Install PyTorch 1.0 if you haven't already or, typically (with cuda 9.2):

conda install pytorch-nightly cuda92 -c pytorch

Pytorch Audio

sudo apt-get install sox libsox-dev libsox-fmt-all
git clone https://github.com/pytorch/audio.git
cd audio
pip install cffi
python setup.py install

Finally clone this repo and run this within the repo:

pip install -r requirements.txt

Usage

Dataset

Currently supports AN4, TEDLIUM, Voxforge and LibriSpeech. Scripts will setup the dataset and create manifest files used in dataloading.

AN4

To download and setup the an4 dataset run below command in the root folder of the repo:

cd data; python an4.py

TEDLIUM

You have the option to download the raw dataset file manually or through the script (which will cache it). The file is found here.

To download and setup the TEDLIUM_V2 dataset run below command in the root folder of the repo:

cd data; python ted.py # Optionally if you have downloaded the raw dataset file, pass --tar_path /path/to/TEDLIUM_release2.tar.gz

Voxforge

To download and setup the Voxforge dataset run the below command in the root folder of the repo:

cd data; python voxforge.py

Note that this dataset does not come with a validation dataset or test dataset.

LibriSpeech

To download and setup the LibriSpeech dataset run the below command in the root folder of the repo:

cd data; python librispeech.py

You have the option to download the raw dataset files manually or through the script (which will cache them as well). In order to do this you must create the following folder structure and put the corresponding tar files that you download from here.

cd data/
mkdir LibriSpeech/ # This can be anything as long as you specify the directory path as --target-dir when running the librispeech.py script
mkdir LibriSpeech/val/
mkdir LibriSpeech/test/
mkdir LibriSpeech/train/

Now put the tar.gz files in the correct folders. They will now be used in the data pre-processing for librispeech and be removed after formatting the dataset.

Optionally you can specify the exact librispeech files you want if you don't want to add all of them. This can be done like below:

cd data/
python librispeech.py --files-to-use "train-clean-100.tar.gz, train-clean-360.tar.gz,train-other-500.tar.gz, dev-clean.tar.gz,dev-other.tar.gz, test-clean.tar.gz,test-other.tar.gz"

Custom Dataset

To create a custom dataset you must create a CSV file containing the locations of the training data. This has to be in the format of:

/path/to/audio.wav,/path/to/text.txt
/path/to/audio2.wav,/path/to/text2.txt
...

The first path is to the audio file, and the second path is to a text file containing the transcript on one line. This can then be used as stated below.

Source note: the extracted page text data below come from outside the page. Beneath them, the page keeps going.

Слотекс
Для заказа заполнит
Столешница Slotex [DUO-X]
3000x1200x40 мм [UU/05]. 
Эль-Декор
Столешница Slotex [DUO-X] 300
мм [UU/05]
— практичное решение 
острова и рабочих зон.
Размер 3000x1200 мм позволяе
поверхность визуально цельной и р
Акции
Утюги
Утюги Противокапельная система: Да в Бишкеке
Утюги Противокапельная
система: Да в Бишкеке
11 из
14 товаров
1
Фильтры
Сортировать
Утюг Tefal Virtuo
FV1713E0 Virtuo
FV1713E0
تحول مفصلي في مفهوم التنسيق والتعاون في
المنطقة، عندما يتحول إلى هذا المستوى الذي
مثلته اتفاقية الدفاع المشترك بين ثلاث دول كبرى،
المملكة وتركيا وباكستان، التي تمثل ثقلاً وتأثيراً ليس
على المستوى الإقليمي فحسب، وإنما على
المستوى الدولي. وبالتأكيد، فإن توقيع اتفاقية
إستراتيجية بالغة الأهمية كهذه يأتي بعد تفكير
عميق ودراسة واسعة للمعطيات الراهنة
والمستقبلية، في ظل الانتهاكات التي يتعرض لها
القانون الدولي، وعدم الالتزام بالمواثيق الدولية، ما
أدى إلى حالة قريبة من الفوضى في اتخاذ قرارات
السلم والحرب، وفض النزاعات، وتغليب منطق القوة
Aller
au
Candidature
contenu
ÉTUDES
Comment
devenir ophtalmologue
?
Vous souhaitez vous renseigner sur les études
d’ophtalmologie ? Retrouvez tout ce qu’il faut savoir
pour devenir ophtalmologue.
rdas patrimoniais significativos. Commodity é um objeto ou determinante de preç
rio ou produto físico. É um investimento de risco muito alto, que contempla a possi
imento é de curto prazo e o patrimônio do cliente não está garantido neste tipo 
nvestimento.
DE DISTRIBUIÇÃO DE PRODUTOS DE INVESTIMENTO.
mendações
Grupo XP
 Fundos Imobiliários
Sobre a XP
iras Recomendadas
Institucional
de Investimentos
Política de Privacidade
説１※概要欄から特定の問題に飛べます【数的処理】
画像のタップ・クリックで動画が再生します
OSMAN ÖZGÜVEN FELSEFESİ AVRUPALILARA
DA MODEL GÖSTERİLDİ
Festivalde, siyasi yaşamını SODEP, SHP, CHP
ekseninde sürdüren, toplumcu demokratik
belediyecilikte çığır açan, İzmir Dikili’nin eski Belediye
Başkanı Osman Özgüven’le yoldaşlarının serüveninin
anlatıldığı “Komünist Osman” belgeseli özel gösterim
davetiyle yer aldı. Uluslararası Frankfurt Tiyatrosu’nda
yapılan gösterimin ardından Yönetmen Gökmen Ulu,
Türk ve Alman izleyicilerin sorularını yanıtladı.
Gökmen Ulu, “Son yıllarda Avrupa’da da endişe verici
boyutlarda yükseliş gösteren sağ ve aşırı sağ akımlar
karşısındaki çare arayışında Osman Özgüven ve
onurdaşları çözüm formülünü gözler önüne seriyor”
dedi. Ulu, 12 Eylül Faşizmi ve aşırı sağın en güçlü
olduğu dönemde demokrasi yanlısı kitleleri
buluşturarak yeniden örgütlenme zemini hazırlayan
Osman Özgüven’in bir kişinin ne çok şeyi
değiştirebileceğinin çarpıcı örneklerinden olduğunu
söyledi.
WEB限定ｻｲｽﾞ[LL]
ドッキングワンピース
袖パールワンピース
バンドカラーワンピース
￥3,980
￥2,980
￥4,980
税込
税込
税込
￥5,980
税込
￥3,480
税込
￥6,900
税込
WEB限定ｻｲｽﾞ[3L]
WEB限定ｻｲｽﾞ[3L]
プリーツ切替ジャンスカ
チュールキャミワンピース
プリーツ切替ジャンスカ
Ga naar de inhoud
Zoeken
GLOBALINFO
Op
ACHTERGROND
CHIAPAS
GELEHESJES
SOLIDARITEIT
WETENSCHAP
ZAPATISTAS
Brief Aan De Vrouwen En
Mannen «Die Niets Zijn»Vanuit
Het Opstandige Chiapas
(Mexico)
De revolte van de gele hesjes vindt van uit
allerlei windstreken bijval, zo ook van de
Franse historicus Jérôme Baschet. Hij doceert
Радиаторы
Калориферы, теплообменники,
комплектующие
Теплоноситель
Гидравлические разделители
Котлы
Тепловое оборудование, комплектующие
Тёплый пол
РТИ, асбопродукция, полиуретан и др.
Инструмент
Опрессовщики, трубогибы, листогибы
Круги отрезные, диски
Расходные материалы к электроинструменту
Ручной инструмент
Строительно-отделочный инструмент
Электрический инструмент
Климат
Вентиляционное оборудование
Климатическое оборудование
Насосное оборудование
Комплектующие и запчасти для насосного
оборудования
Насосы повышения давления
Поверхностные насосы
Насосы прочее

Merging multiple manifest files

To create bigger manifest files (to train/test on multiple datasets at once) we can merge manifest files together like below from a directory containing all the manifests you want to merge. You can also prune short and long clips out of the new manifest.

cd data/
python merge_manifests.py --output-path merged_manifest.csv --merge-dir all-manifests/ --min-duration 1 --max-duration 15 # durations in seconds

Training

python train.py --train-manifest data/train_manifest.csv --val-manifest data/val_manifest.csv

Use python train.py --help for more parameters and options.

There is also Visdom support to visualize training. Once a server has been started, to use:

python test.py --model-path models/deepspeech.pth --test-manifest /path/to/test_manifest.csv --cuda

An example script to output a transcription has been provided:

python transcribe.py --model-path models/deepspeech.pth --audio-path /path/to/audio.wav

Pre-trained models

Pre-trained models can be found under releases here.

Acknowledgements

Thanks to Egor and Ryan for their contributions!